▶ **Text under study**

• • • • •

Read more on Yahoo News: Tim Scott and Nikki Haley argue about curtains in GOP debate, via The Independent
2. Another good night for Haley
For the last nine months, Trump has relentlessly attacked Florida Gov. Ron DeSantis, who was an establishment favorite after decisively winning reelection last year. But after Wednesday’s debate, the Trump campaign attacked another candidate: Nikki Haley, former South Carolina governor and former U.S. ambassador to the United Nations (during the Trump administration).
In an email sent at the conclusion of the debate, Trump’s campaign singled out Haley, comparing her to Hillary Clinton, calling her “weak on immigration” and suggesting she had been disloyal by pointing to statements she made in 2021 about not running for president in 2024 if Trump did.
It was a sign that, for a second straight debate, Haley had made the most convincing case for a non-Trump, not-quite-anti-Trump, sort-of-post-Trump nominee. In one memorable exchange, she leveled entrepreneur Vivek Ramaswamy with a shattering uppercut: “Honestly, every time I hear you, I feel a little bit dumber,” she said about his views on the social media app TikTok. She also sparred aggressively with Sen. Tim Scott, a fellow South Carolinian, and DeSantis, who seemed unprepared for the intensity of her attacks.
Read more on Yahoo News: Nikki Haley is only GOP presidential candidate to decisively beat Joe Biden in new poll, via NextShark
3. DeSantis does well, but probably not well enough
DeSantis was once compared by pundits to Reagan, the iconic conservative president in whose library Wednesday night’s debate took place.

• • • • •

▶ **Record extracts**
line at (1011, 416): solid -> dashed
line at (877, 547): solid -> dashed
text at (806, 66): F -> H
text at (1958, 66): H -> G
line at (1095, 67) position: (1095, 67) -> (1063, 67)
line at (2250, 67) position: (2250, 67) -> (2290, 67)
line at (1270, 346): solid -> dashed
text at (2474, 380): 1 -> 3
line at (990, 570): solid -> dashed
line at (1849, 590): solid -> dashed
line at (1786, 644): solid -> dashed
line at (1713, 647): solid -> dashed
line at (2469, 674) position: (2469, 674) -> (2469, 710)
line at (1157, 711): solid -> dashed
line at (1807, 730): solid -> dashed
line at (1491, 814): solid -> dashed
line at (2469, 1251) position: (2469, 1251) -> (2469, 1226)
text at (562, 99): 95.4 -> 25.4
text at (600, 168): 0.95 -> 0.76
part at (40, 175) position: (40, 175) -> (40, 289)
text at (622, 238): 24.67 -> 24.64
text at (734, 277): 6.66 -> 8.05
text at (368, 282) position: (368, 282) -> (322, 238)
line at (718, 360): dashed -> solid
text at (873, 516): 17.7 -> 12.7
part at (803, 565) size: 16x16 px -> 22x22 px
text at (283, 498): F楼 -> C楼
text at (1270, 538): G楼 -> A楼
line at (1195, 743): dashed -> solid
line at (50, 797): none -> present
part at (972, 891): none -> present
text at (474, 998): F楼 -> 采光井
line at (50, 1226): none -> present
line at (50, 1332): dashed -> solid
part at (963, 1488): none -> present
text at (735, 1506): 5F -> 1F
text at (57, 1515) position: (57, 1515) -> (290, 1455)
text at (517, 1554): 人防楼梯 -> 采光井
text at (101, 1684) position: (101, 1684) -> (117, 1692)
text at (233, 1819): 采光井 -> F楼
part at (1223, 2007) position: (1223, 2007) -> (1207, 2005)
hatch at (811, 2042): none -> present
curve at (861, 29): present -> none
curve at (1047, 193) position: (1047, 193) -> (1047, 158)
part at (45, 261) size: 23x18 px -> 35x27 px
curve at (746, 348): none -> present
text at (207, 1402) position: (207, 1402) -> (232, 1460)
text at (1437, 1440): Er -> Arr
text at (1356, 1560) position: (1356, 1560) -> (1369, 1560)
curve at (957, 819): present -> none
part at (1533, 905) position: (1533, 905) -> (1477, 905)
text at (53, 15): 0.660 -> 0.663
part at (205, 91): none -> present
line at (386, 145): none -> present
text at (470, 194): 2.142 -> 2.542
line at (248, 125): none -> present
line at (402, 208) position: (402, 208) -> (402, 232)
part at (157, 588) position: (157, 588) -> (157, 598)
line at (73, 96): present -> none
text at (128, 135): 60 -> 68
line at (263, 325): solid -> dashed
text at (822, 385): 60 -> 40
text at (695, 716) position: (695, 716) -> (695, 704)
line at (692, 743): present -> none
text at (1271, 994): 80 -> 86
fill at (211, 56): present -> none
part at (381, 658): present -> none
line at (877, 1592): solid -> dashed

• • • • •

▶ **Set of tasks**
1. Print the passage of the GOP debate article between "Read more on Yahoo News: Tim" and "the Trump administration).", inclusive.
2. Carry on the GOP debate article from the point where it stops.
The lines above come from a different source than the GOP debate article.

▶ **Answers to each task**
1.
Read more on Yahoo News: Tim Scott and Nikki Haley argue about curtains in GOP debate, via The Independent
2. Another good night for Haley
For the last nine months, Trump has relentlessly attacked Florida Gov. Ron DeSantis, who was an establishment favorite after decisively winning reelection last year. But after Wednesday’s debate, the Trump campaign attacked another candidate: Nikki Haley, former South Carolina governor and former U.S. ambassador to the United Nations (during the Trump administration).

2.
Obviously aware that his unwillingness to directly take on Trump was hampering his prospects by calling into question his pugnacious brand, DeSantis took on the frontrunner, and his political mentor, directly.
“Donald Trump is missing in action. He should be on this stage tonight. He owes it to you to defend his record,” DeSantis said. For the most part, he refused to recede into the background, as he did during the first debate. However, with his poll numbers dropping and donors fleeing, he did little to make the case that he is the best candidate to take on Trump.
Haley’s ascent only added to his travails.
Read more on Yahoo News: How DeSantis’s early missteps hobbled his U.S. presidential bid, via Reuters
4. Scott awakens
When he first announced his run for the presidency, Scott — the lone Black Republican in the U.S. Senate — engendered instant support from senior Capitol Hill conservatives, who compared him to Reagan. But after several months of campaigning, he had failed to attract voters’ excitement.
Wednesday saw Scott show what, exactly, makes him a favorite of so many conservatives. “I have been discriminated against, but America is not a racist country,” he said, offering a fundamentally optimistic vision of the state of the nation. He also suggested that President Lyndon B. Johnson’s social programs, known collectively as the Great Society, did more to harm the Black family than chattel slavery — a potentially controversial argument that may nevertheless find traction on the right, especially at a time of backlash to the racial reckoning that began in 2020.
“Tim Scott just delivered exactly what his supporters have been waiting for,” Republican pollster Frank Luntz wrote on the X platform. “Rejecting American racism in favor of American Exceptionalism is one of the best lines of the entire campaign, and it was delivered with the passion and emotion that make it memorable.”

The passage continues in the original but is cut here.